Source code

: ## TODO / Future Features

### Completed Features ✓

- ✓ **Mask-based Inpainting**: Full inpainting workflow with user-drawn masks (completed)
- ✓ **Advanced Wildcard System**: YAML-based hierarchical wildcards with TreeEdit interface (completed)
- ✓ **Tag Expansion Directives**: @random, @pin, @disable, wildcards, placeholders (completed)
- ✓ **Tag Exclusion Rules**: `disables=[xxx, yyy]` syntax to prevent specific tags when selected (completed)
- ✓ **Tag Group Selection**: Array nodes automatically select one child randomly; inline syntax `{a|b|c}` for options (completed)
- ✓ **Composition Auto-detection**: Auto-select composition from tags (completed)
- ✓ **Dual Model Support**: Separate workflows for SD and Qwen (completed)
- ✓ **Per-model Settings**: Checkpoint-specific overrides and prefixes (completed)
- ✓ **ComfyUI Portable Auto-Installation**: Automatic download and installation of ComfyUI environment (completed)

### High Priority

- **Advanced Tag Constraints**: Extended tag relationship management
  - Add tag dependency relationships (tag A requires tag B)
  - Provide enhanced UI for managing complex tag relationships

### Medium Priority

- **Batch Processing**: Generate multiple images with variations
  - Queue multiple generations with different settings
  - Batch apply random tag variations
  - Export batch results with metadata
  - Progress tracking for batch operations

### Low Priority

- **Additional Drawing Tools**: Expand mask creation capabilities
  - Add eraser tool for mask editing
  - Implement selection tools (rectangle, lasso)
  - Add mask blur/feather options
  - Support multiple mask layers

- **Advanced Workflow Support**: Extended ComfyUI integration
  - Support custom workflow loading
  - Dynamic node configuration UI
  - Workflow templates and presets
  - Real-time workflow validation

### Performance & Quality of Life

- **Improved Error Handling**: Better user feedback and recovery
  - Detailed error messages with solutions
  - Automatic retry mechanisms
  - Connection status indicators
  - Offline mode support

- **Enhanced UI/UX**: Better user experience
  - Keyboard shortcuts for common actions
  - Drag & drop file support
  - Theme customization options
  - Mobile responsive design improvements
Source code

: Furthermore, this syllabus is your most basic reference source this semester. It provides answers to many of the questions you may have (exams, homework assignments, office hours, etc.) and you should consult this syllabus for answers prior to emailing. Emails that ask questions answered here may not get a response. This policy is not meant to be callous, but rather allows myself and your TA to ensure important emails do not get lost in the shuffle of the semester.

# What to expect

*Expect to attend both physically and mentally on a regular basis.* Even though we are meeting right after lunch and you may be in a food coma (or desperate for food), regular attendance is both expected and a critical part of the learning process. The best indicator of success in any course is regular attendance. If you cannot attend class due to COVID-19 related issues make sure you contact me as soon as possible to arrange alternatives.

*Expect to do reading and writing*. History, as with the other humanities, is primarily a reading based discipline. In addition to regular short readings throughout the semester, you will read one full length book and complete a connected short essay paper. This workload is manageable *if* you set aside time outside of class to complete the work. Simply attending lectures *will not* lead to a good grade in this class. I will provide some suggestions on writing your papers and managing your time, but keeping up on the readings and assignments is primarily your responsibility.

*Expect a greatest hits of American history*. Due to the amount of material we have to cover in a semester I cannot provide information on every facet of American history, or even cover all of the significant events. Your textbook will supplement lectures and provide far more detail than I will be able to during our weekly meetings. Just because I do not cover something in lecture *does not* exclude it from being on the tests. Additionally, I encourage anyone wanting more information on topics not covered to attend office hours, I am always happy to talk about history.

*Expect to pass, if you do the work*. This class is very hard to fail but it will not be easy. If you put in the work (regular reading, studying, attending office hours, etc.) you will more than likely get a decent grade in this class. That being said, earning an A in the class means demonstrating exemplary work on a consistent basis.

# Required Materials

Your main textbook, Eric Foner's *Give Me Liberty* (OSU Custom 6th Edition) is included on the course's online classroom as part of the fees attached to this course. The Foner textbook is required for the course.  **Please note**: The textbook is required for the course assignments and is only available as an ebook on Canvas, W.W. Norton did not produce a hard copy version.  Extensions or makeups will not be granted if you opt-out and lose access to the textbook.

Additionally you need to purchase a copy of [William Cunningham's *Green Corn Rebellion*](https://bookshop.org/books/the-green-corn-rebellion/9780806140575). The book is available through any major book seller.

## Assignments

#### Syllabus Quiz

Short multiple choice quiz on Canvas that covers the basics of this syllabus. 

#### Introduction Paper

****************************************

| TRY IT |
Determine how many lines of the listing above include the word "Extended", and report that number only.

| ANSWER TO THE EXERCISE |
2